An additional point- a more general one for PD-1 inhibitors, since so many changes are occurring so rapidly, checking the PI information on the manufacturers web site will provide the most up to date prescrbing and administration guidelines, and more changes are slated ahead!
These are tough situations with patients receiving adjuvant treatment. Just a few questions, has treatment been with held at all to allow time for resolution? What is the patients level of motivation to continue in light of this persistent irAE which is impacting QOL? Was Sjogren’s considered or investigated with labs?
So taking inventory that:
This irAE being one of the less common one but it is no less impactful that other irAE’s & we don’t know potential long term issues ( ie dental issues)
It can be difficult to treat and and have prolonged resolution
The pt is almost half finished with therapy
My thoughts are; this is adjuvant I would hold treatment allow all toxicity to resolve, let the patient regain the lost weight if appropriate and see if patient can be restarted on therapy to complete a 12 month course of therapy successfully.
Thanks for bringing this challenging case for discussion, Looking forward to your reply!
Our approach is consistent with Virgina’s. I will add that there are some centers which have guidelines to premed before therapies, several years ago when ICI’s were launced, it was identified that some community based centers were pre-meding prior to infusions of ICI’s. An emphasis of education and understanding of the mechanism of action of these agents was and continues to be underscored.
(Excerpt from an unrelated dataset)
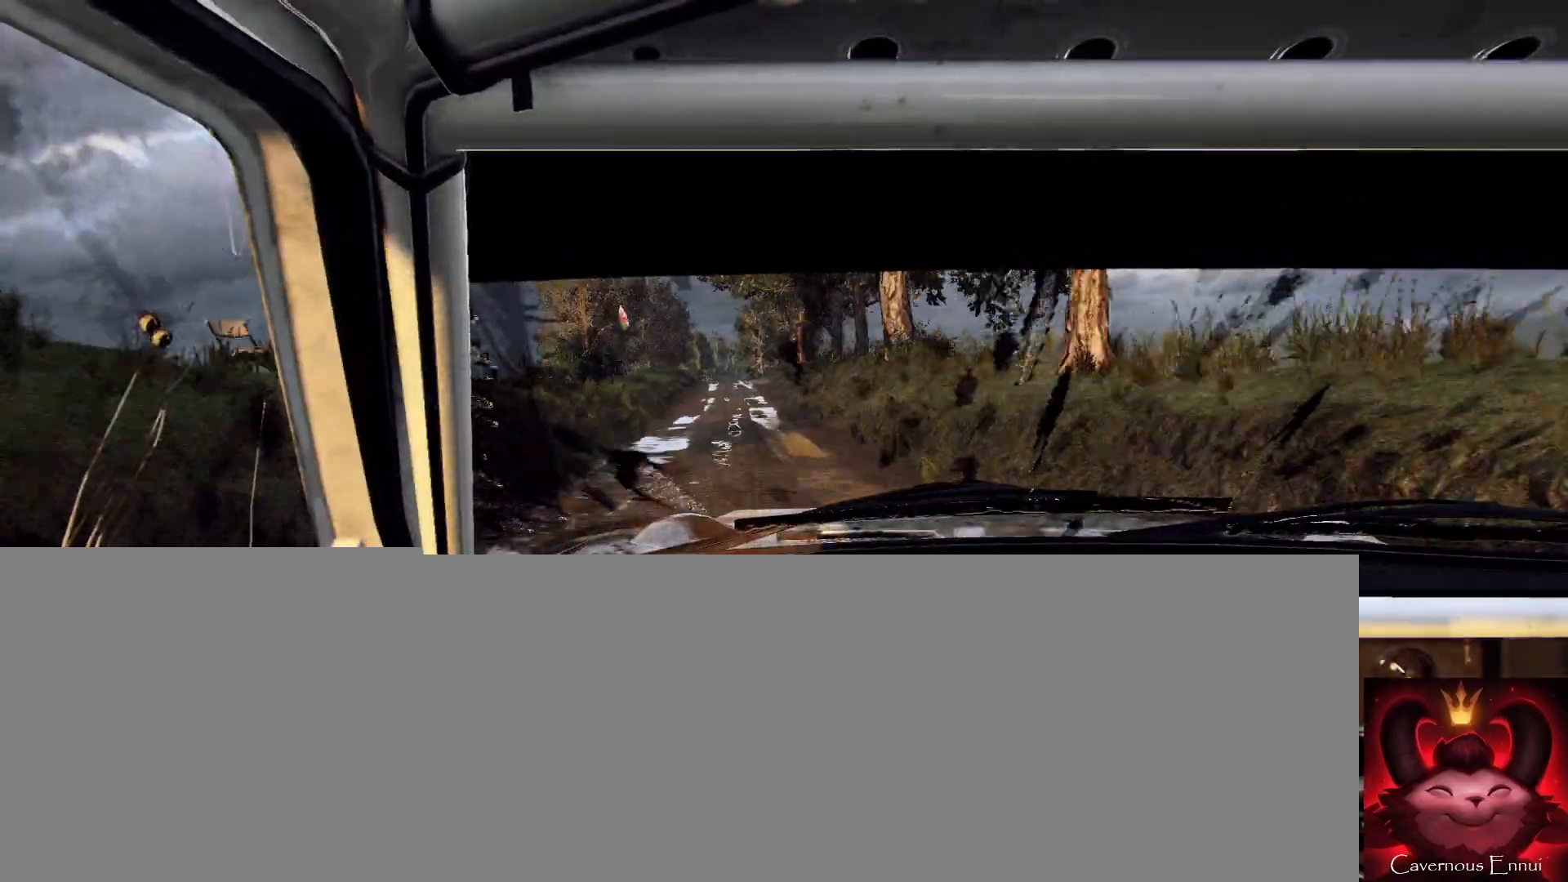
{"buttons": [], "left_stick": "center", "right_stick": "center", "events": [[67, "left_stick", "center"], [233, "left_stick", "down-left"], [300, "right_stick", "center"], [333, "left_stick", "center"]]}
We have utilized both approaches, by using 1 syringe and changing the safety needle between injections and we have used several prefilled syringes for multiple tumors.Either approach is acceptable, it’s a matter of preference.
We too have had limited experience with T-VEC but of those patients, the only AE’s we observed were more consistent with flu like symptoms which were treated with benadryl, acetaminophen & sometimes prednisone, but typically for the first 24 hours after the injection. Regarding ocular herpes, my experiences with this is a compication typically associated with an outbreak of shingles along the ophthalmic or maxiallary dermatome which has impacted the eye, but none of these were related to T-Vec. It is possible to aquire a localized herpetic infection from other sources of contact.